Vous pouvez donc considérer que le contrat, quelle que soit l’épaisseur du volet « insertion dans l’environnement » du cahier des charges, fixe un cadre de politique publique en matière de gestion des aérodromes, cadre au sein duquel l’administration avait l’obligation de rechercher la promotion du développement durable.
En second lieu,
en donnant une portée normative à la Charte de l’environnement de l’aérodrome, l’État a selon nous indiqué clairement qu’il avait une stratégie spécifique en matière environnementale pour cet aérodrome, y compris sur le problème des nuisances sonores.
Cette Charte porte la mention « plan d’action 2007-2010 », et a pour objectif « de contribuer à l’insertion harmonieuse de l’aérodrome dans son environnement ». Elle comprend un exposé sur la « vocation fixée par l’État pour l’aérodrome d’Aix-les Milles ». Il s’agit donc d’un plan stratégique, définissant des objectifs de gestion.
Le contenu de la Charte, qui comprend des mesures significatives concernant les restrictions d’activité sur le site, la réduction des nuisances sonores, et la gestion environnementale, traduit des ambitions allant au-delà du cadre légal existant. Il y a donc lieu de constater que l’État lui-même a considéré que le cadre légal existant, y compris pour les nuisances sonores, n’épuisait pas les problématiques environnementales pour le site d’Aix-les Milles, et qu’il y avait lieu de définir, par cette Charte, une politique publique locale spécifique. Voyez sur ce point la décision CE, 12 juillet 2013, Fédération nationale de la pêche en France, no 34452211.
Au regard de la portée de cette Charte, son intégration dans les obligations contractuelles fixées par la Convention donne à cette dernière une dimension stratégique. La convention est donc bien, selon nous, un lieu d’élaboration de politique publique.
La valeur contractuelle du cahier des charges et de la Charte locale nous conduit ainsi à conclure que le moyen tiré de la méconnaissance de l’article 6 est opérant. Dans cette hypothèse, vous devrez contrôler la conformité des clauses du contrat qui organisent le service public d’exploitation de l’aérodrome aux dispositions de l’article 6 de la Charte de l’environnement.
1.4 Sur le contrôle de conciliation.
Si vous admettez l’opérance du moyen, vous devrez définir la méthode du contrôle de conciliation auquel vous devez procéder.
La conciliation n’implique pas que les préoccupations économiques, sociales et environnementales soient placées sur le même plan : il est entendu qu’un aéroport n’aura jamais pour finalité première la préservation de l’environnement, et qu’une activité de transport aérien a pour enjeu essentiel le développement économique du territoire.
La conciliation promue à l’article 6 de la Charte de l’environnement vise un équilibre des fins : le développement économique ne saurait compromettre la protection de l’environnement.
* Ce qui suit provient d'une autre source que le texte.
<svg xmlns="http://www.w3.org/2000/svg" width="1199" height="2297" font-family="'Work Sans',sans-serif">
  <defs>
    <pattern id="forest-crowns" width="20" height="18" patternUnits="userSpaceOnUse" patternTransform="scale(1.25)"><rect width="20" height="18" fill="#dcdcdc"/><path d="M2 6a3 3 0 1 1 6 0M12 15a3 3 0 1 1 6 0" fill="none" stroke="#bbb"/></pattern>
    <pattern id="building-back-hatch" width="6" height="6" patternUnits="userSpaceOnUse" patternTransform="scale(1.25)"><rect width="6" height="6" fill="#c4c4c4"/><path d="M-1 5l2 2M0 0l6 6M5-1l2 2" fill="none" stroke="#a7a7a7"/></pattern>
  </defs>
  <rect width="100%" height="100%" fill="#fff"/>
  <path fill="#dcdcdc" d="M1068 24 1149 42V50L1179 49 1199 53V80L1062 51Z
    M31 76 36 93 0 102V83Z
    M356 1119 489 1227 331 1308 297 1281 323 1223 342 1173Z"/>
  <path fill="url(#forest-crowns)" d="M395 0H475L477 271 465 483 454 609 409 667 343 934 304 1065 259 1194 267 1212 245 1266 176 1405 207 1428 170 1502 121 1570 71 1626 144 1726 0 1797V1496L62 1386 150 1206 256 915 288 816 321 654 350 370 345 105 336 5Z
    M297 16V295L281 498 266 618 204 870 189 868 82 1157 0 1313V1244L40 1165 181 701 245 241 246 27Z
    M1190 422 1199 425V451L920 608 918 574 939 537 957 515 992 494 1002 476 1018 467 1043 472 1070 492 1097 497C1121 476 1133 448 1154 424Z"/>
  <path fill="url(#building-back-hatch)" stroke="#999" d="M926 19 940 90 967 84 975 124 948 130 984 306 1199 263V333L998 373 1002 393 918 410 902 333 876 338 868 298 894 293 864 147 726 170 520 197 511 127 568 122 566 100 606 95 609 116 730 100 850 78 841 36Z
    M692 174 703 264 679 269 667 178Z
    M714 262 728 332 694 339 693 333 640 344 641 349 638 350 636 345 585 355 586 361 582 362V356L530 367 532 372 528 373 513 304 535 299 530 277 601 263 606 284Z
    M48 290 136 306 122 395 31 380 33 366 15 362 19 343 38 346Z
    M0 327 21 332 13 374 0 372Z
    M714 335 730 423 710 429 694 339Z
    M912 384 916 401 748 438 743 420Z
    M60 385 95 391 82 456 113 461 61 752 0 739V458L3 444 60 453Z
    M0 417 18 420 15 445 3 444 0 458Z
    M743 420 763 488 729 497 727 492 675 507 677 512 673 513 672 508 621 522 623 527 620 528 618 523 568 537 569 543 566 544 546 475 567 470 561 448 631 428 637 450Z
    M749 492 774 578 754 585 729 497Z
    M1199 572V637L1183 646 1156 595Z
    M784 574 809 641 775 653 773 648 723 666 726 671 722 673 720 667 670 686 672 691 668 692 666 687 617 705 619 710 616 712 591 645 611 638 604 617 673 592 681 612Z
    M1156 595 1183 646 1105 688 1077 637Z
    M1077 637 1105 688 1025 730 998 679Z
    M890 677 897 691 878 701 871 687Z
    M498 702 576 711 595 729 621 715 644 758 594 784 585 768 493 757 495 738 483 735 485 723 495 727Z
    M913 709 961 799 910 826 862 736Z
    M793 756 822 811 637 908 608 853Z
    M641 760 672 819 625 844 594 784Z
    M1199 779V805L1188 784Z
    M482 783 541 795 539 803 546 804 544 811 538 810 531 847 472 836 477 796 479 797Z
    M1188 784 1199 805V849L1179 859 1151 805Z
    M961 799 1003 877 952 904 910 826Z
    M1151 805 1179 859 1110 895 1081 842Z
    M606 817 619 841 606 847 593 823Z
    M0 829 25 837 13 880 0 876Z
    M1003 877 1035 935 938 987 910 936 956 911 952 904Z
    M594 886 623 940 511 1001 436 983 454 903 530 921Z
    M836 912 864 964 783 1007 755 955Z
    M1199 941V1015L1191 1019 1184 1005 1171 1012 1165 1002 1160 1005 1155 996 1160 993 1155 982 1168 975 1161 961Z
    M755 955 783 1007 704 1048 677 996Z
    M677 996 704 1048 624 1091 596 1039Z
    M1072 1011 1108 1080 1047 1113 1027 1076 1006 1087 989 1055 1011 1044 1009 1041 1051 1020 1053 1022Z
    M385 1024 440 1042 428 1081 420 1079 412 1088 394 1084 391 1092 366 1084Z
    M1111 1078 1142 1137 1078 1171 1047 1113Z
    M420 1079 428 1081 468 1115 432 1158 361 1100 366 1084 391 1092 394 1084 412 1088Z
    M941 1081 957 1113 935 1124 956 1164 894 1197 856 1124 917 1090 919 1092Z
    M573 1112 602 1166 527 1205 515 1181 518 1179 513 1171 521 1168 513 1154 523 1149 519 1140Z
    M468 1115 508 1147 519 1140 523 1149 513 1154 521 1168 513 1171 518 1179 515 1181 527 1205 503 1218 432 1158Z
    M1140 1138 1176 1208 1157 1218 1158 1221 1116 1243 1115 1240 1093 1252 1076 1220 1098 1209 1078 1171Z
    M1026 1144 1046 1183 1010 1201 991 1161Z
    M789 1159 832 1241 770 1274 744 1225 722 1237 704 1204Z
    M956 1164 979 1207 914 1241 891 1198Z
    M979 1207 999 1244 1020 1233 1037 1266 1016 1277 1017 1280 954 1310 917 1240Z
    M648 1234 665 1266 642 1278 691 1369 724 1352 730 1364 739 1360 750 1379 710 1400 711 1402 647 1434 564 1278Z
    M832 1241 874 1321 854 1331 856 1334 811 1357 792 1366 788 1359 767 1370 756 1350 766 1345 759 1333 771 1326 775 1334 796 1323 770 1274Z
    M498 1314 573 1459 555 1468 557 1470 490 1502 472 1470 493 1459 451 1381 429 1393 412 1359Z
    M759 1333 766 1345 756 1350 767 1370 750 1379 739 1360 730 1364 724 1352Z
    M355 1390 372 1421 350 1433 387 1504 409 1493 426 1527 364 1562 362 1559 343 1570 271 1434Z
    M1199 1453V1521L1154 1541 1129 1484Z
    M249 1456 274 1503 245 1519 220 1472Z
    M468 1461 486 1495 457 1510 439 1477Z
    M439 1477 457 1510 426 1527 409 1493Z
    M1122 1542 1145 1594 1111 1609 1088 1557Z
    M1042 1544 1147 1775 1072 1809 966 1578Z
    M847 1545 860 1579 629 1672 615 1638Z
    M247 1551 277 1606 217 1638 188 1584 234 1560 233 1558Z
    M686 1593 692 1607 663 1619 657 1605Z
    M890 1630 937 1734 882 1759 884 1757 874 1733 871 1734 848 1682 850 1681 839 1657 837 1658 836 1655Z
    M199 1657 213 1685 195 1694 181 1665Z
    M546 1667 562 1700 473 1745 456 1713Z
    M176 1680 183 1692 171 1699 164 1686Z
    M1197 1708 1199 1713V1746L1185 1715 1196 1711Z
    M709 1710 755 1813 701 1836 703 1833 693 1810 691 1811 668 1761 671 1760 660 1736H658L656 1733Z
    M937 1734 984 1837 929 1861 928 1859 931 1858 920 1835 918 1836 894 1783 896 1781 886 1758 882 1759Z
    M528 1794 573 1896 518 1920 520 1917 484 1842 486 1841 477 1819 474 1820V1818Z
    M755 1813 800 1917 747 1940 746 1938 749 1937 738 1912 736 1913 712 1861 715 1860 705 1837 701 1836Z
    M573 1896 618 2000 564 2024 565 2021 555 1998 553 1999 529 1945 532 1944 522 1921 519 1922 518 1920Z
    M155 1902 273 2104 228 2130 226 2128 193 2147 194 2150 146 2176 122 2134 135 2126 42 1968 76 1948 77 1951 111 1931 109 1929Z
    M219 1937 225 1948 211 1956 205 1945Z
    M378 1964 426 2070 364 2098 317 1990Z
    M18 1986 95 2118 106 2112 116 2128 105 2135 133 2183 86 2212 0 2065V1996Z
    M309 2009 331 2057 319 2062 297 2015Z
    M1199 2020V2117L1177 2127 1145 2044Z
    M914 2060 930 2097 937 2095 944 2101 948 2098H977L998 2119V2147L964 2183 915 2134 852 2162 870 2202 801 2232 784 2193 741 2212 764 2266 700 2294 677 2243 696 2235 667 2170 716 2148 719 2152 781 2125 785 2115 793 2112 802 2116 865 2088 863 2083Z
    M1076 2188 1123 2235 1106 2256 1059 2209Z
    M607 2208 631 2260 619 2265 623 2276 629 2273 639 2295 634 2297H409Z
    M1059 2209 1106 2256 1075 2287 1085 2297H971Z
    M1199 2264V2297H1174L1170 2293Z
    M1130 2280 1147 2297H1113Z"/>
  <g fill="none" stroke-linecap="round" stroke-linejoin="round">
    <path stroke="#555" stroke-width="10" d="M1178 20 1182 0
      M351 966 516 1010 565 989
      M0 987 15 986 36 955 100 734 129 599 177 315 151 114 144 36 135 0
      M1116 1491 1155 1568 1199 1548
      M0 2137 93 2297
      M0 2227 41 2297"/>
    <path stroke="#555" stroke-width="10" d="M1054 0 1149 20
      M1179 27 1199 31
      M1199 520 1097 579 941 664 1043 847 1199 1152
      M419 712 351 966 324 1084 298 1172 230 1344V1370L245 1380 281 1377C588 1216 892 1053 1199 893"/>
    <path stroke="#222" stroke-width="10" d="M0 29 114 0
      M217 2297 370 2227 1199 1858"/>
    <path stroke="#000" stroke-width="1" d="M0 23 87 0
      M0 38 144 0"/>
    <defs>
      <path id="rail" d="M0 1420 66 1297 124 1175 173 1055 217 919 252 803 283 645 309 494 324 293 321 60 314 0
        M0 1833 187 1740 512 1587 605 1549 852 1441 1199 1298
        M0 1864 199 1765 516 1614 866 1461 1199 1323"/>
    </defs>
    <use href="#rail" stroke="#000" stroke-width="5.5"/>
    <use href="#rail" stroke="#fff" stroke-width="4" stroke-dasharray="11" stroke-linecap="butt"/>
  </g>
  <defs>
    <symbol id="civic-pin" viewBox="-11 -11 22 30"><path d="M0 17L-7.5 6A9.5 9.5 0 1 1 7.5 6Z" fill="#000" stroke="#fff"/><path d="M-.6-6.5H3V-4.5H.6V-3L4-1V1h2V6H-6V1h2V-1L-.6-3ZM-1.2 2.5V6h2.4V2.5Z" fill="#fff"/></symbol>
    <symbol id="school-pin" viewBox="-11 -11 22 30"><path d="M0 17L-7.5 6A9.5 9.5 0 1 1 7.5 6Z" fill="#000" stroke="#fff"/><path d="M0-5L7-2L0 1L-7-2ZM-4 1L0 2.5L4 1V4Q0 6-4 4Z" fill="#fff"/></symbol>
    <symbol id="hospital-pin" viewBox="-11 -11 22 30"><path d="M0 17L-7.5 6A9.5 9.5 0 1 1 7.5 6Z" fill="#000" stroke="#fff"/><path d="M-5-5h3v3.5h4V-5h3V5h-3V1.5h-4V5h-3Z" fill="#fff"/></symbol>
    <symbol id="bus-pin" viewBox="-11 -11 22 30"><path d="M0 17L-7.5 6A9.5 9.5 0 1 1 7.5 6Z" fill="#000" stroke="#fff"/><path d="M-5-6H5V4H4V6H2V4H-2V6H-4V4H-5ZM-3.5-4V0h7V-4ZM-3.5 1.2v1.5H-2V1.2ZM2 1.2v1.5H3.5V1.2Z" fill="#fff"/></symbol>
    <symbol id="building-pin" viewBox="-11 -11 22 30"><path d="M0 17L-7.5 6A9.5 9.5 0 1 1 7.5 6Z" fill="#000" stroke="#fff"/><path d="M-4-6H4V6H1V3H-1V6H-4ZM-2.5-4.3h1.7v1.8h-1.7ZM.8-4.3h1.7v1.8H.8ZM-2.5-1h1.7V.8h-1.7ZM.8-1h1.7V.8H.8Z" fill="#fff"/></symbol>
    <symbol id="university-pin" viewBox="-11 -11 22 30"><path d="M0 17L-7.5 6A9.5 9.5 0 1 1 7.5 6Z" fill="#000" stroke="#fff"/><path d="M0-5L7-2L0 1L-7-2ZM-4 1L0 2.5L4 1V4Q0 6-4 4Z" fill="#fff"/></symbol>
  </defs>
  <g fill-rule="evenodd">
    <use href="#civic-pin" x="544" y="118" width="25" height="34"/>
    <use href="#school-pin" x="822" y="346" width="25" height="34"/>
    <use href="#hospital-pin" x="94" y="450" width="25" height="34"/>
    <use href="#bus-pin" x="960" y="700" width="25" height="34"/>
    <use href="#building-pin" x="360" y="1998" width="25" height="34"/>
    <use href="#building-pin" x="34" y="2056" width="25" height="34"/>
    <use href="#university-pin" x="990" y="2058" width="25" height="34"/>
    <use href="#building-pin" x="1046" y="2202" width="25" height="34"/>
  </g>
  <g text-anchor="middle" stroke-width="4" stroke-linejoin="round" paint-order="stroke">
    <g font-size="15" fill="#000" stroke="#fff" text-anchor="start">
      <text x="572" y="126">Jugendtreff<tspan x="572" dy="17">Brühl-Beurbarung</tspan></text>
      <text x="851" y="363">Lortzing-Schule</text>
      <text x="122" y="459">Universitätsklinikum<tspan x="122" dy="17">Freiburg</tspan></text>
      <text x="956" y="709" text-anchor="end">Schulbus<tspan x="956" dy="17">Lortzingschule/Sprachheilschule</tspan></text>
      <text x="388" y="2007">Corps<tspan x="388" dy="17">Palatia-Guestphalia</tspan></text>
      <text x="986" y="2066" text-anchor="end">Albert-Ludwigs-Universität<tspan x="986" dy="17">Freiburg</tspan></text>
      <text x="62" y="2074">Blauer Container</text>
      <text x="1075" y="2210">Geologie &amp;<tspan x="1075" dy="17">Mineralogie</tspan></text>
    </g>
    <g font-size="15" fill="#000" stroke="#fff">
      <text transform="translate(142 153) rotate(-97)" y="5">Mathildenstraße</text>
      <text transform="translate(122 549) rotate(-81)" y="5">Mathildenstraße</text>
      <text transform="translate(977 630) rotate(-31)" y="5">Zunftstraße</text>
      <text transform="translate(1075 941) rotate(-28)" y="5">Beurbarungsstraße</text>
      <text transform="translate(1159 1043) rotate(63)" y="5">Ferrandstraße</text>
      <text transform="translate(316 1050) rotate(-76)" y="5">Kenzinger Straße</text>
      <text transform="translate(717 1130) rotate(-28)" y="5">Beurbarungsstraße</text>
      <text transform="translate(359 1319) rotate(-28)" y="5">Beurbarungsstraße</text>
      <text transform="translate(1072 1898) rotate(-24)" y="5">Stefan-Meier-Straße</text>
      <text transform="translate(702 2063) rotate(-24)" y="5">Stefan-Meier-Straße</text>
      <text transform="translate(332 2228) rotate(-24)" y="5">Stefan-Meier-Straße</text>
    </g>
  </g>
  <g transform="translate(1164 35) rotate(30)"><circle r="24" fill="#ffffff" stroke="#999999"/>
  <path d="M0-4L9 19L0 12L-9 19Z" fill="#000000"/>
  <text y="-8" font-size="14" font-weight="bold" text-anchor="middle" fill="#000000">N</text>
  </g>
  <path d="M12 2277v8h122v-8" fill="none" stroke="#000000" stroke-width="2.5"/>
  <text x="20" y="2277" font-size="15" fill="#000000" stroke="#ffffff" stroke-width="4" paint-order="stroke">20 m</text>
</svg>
Vous devrez donc vérifier qu’au regard de ses finalités, la partition administrative est bien orchestrée, ou si vous préférez les métaphores équestres, que protection de l’environnement et développement économique vont l’amble.
1.4.1 Sur la nature et l’intensité du contrôle.
Il va sans dire que les règles d’organisation du service sont des choix de gestion qui offrent à l’administration une large marge de manœuvre. Vous avez donc à contrôler l’équilibre de mesures qui relèvent très largement du pouvoir discrétionnaire de l’administration. Ces mesures, qui plus est insérées dans un contrat, ne donnent pas prise à une vérification de la qualification retenue par l’administration ou de l’adéquation de l’objet de l’acte à ses motifs.
A première vue, les modalités de ce contrôle de conciliation ne s’éloignent pas fondamentalement de la troisième étape du contrôle de bilan opéré dans le cadre des actions en contestation des déclarations d’utilité publique (CE, Ville Nouvelle Est, no 78825, 28 mai 1971, Grands arrêts de la jurisprudence administrative).
Cette méthode vise à procéder à un contrôle spécifique sur le pouvoir discrétionnaire de l’administration, par un examen concret et global du projet - en l’espèce il s’agirait de l’organisation du service. Dans cette 3e étape du contrôle du bilan « coûts-avantages » opéré pour les décisions d’utilité publique12, le juge apprécie si les atteintes à la propriété privée, le coût financier et les inconvénients d’ordre social, environnemental ou économique que comporte l’opération ne sont pas excessifs eu égard à l’intérêt qu’elle présente13.
Un tel contrôle de proportionnalité doit-il tendre à sanctionner seulement des erreurs importantes (une absence de conciliation manifeste ou anormale) ou implique-t-il une appréciation fine de l’équilibre des choix de gestion de l’administration ?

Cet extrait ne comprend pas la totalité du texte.